What a message may contain
The builder validates every message against Instagram’s content rules before you can publish:
- Text — up to 1,000 characters. With buttons attached, Instagram sends a button template instead, which caps the text at 640 characters; the builder tells you when you cross it.
- Buttons — up to 3 per message (and per carousel card), each with a title of at most 20 characters.
- Quick replies — up to 13 per message, 20 characters each.
- Carousels — 2 to 10 cards, with card titles and subtitles up to 80 characters.
- Combinations — quick replies can’t be combined with images, carousels, or buttons; the builder blocks invalid mixes with the reason.

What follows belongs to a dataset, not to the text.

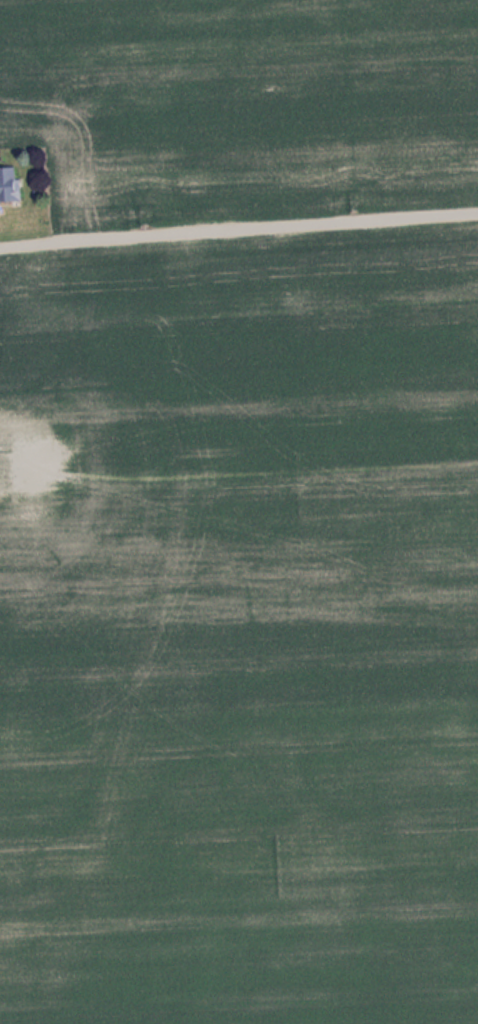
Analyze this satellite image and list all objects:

- Button links — sent exactly as written, so they can’t contain {{variables}}; put personalized links in the message text instead.
Opt-outs are absolute
A contact who messages “stop” — or unsubscribe, cancel, end, quit, opt out — as their whole message is opted out of automation on the spot. Longer phrases like “please stop” or “no more DMs” work anywhere in a message. Matching is deliberately careful: “don’t stop posting!” opts nobody out.

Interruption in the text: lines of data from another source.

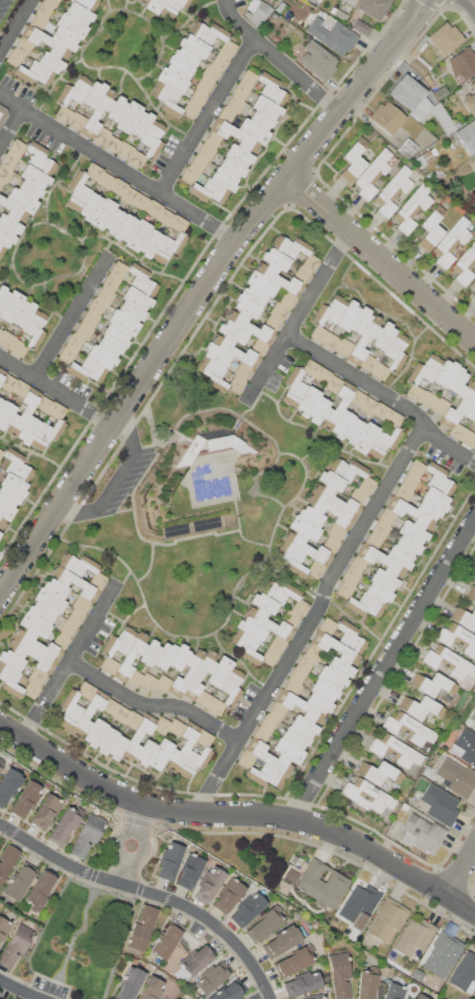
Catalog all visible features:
building: (306, 0)
building: (350, 1)
building: (52, 2)
building: (141, 2)
road: (472, 2)
building: (83, 3)
building: (153, 5)
building: (173, 6)
building: (373, 8)
building: (44, 9)
building: (258, 11)
building: (78, 13)
building: (339, 13)
building: (39, 20)
building: (71, 26)
building: (359, 26)
road: (17, 28)
building: (208, 32)
building: (333, 35)
building: (64, 38)
building: (445, 38)
building: (47, 43)
building: (193, 45)
building: (24, 46)
building: (227, 48)
building: (186, 56)
building: (14, 57)
building: (419, 57)
road: (281, 60)
building: (220, 61)
building: (318, 61)
building: (50, 62)
building: (461, 65)
building: (179, 67)
building: (211, 71)
building: (35, 73)
building: (248, 78)
building: (171, 80)
building: (205, 83)
building: (271, 89)
building: (74, 90)
building: (241, 91)
building: (440, 93)
building: (94, 94)
building: (199, 96)
building: (411, 96)
building: (168, 99)
building: (470, 99)
building: (235, 104)
building: (267, 107)
building: (1, 109)
building: (117, 109)
building: (190, 109)
building: (100, 110)
building: (64, 114)
building: (226, 114)
building: (128, 116)
road: (209, 116)
building: (387, 117)
building: (442, 118)
building: (77, 120)
building: (261, 120)
building: (140, 124)
building: (457, 124)
road: (12, 129)
building: (253, 131)
building: (87, 133)
building: (102, 135)
building: (234, 135)
building: (467, 136)
building: (152, 138)
building: (212, 139)
building: (111, 143)
building: (425, 144)
building: (406, 147)
building: (17, 148)
building: (125, 150)
building: (206, 151)
building: (238, 155)
building: (39, 158)
building: (137, 158)
building: (425, 158)
building: (9, 160)
building: (353, 160)
building: (198, 162)
road: (118, 167)
building: (232, 167)
building: (93, 171)
building: (5, 173)
building: (374, 173)
building: (189, 174)
building: (35, 176)
building: (224, 179)
building: (105, 180)
building: (1, 183)
building: (118, 186)
building: (30, 189)
building: (208, 190)
building: (78, 191)
building: (392, 191)
building: (129, 195)
building: (22, 200)
building: (140, 202)
building: (90, 206)
building: (154, 208)
building: (412, 208)
building: (14, 211)
building: (102, 213)
building: (165, 217)
building: (114, 221)
building: (179, 223)
building: (10, 224)
building: (125, 228)
building: (431, 228)
building: (137, 235)
building: (6, 238)
building: (149, 242)
building: (451, 242)
building: (168, 246)
building: (291, 246)
building: (2, 250)
road: (381, 258)
building: (275, 259)
building: (310, 262)
building: (465, 265)
building: (119, 270)
building: (301, 274)
building: (279, 278)
building: (141, 280)
building: (111, 282)
building: (261, 283)
building: (473, 284)
road: (203, 290)
building: (254, 294)
building: (3, 295)
building: (105, 295)
building: (474, 295)
building: (136, 298)
building: (288, 299)
building: (11, 305)
building: (96, 305)
building: (247, 305)
building: (131, 310)
building: (279, 310)
building: (330, 310)
building: (22, 313)
road: (303, 315)
building: (348, 315)
road: (73, 317)
building: (90, 318)
building: (361, 320)
building: (123, 322)
building: (273, 322)
building: (250, 326)
building: (34, 327)
building: (84, 330)
building: (1, 331)
building: (233, 331)
building: (320, 334)
building: (116, 335)
building: (383, 336)
building: (7, 338)
building: (364, 339)
building: (75, 341)
building: (332, 341)
building: (109, 346)
building: (259, 346)
building: (345, 346)
building: (18, 348)
building: (235, 350)
building: (395, 351)
building: (67, 353)
building: (216, 354)
building: (101, 356)
building: (368, 362)
building: (309, 367)
building: (426, 368)
building: (87, 369)
building: (243, 370)
building: (380, 371)
building: (213, 373)
building: (444, 373)
building: (2, 374)
building: (322, 375)
building: (456, 380)
building: (7, 382)
building: (236, 384)
building: (333, 384)
building: (294, 387)
building: (20, 388)
road: (56, 392)
building: (415, 393)
road: (387, 395)
building: (357, 397)
building: (428, 399)
building: (307, 400)
building: (1, 402)
building: (337, 405)
building: (440, 405)
building: (457, 405)
building: (368, 406)
building: (469, 407)
building: (8, 408)
building: (318, 409)
building: (23, 411)
building: (381, 411)
building: (393, 418)
building: (474, 420)
building: (342, 422)
building: (27, 430)
building: (353, 430)
building: (458, 431)
building: (46, 433)
building: (365, 436)
building: (469, 439)
building: (384, 441)
building: (1, 452)
building: (17, 465)
building: (415, 468)
building: (347, 469)
building: (439, 479)
building: (331, 480)
building: (409, 481)
building: (13, 484)
building: (366, 484)
road: (117, 487)
building: (402, 493)
building: (357, 495)
building: (8, 496)
building: (336, 499)
building: (436, 499)
building: (5, 510)
building: (429, 510)
building: (309, 512)
building: (409, 513)
building: (386, 517)
building: (2, 524)
building: (304, 528)
building: (381, 529)
building: (336, 531)
building: (412, 532)
building: (373, 541)
building: (331, 544)
building: (408, 545)
building: (308, 548)
building: (399, 556)
building: (292, 559)
building: (380, 561)
building: (78, 564)
building: (357, 564)
building: (315, 569)
building: (474, 571)
building: (351, 576)
building: (98, 580)
building: (383, 580)
building: (73, 582)
building: (55, 588)
building: (345, 589)
building: (279, 591)
building: (378, 592)
building: (471, 594)
building: (48, 600)
building: (264, 603)
building: (81, 604)
building: (365, 605)
building: (299, 607)
building: (41, 612)
building: (75, 616)
building: (464, 617)
building: (290, 618)
building: (269, 622)
road: (312, 622)
building: (34, 624)
building: (327, 626)
building: (67, 628)
building: (252, 628)
building: (350, 637)
building: (458, 640)
building: (60, 641)
building: (120, 641)
building: (278, 643)
building: (247, 646)
building: (335, 647)
building: (34, 649)
building: (314, 652)
building: (150, 653)
building: (132, 656)
building: (164, 656)
building: (270, 656)
building: (178, 657)
building: (11, 659)
building: (305, 662)
building: (448, 663)
building: (107, 664)
road: (70, 665)
building: (339, 667)
building: (219, 671)
road: (385, 671)
building: (186, 673)
building: (298, 674)
building: (37, 675)
building: (199, 675)
building: (134, 678)
building: (331, 678)
building: (10, 679)
building: (148, 681)
building: (163, 683)
building: (432, 684)
building: (231, 686)
building: (293, 687)
building: (31, 689)
building: (86, 690)
building: (323, 690)
building: (203, 698)
building: (318, 702)
building: (110, 706)
road: (156, 706)
building: (215, 706)
building: (300, 707)
building: (421, 707)
building: (70, 710)
building: (277, 710)
building: (88, 713)
building: (121, 714)
building: (133, 719)
building: (471, 720)
building: (269, 722)
building: (161, 725)
building: (303, 726)
building: (176, 727)
building: (409, 728)
building: (95, 732)
building: (261, 734)
building: (294, 737)
building: (137, 738)
building: (203, 738)
building: (106, 740)
building: (182, 746)
building: (464, 746)
building: (116, 747)
building: (288, 750)
building: (395, 750)
building: (145, 752)
building: (159, 754)
building: (269, 757)
building: (246, 759)
building: (193, 761)
building: (1, 763)
building: (379, 773)
building: (266, 775)
building: (430, 776)
building: (457, 777)
building: (9, 784)
building: (368, 796)
building: (27, 797)
building: (440, 803)
building: (404, 806)
building: (45, 810)
road: (238, 814)
road: (143, 818)
building: (65, 824)
road: (132, 832)
building: (89, 833)
building: (422, 834)
building: (7, 860)
building: (169, 860)
building: (189, 870)
road: (127, 873)
road: (461, 873)
building: (209, 883)
building: (19, 884)
building: (322, 884)
building: (40, 888)
road: (151, 893)
building: (228, 896)
building: (359, 904)
building: (248, 909)
building: (387, 919)
building: (266, 923)
building: (3, 928)
building: (142, 928)
building: (414, 937)
building: (167, 940)
building: (283, 940)
building: (15, 946)
building: (443, 950)
building: (294, 961)
building: (194, 962)
building: (464, 973)
building: (340, 975)
building: (212, 976)
building: (367, 982)
building: (129, 983)
building: (302, 983)
building: (151, 988)
road: (21, 989)
building: (229, 991)
building: (394, 991)
building: (315, 996)
building: (419, 996)
building: (0, 998)
building: (12, 998)
building: (16, 998)
building: (175, 998)
building: (176, 998)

On opt-out, active flow runs for that contact end immediately, automation stays blocked, and the contact receives a single confirmation: “You’re opted out of automated DMs from this account. A person can still reply here. Reply START to resume automated messages.” Repeated STOPs don’t re-send it. Manual replies from your inbox remain allowed throughout.
Opt-outs are scoped per connected account, and contacts return by sending START (or subscribe, or resume) as their whole message. None of this is configurable — it’s the compliance floor that keeps automated DMs welcome.
Manual replies play by adjacent rules
Humans get more room than automations, but not unlimited room. Replying from the inbox is unrestricted within the 24-hour window. From 24 hours up to 7 days, Instagram permits manual replies only under its human-agent permission, which Meta grants through app review. Past 7 days, even a follower can’t be messaged until they message you again.
The practical takeaway: answer while conversations are warm, and let flows capture anything that needs following up later — over email if the follow-up is measured in days.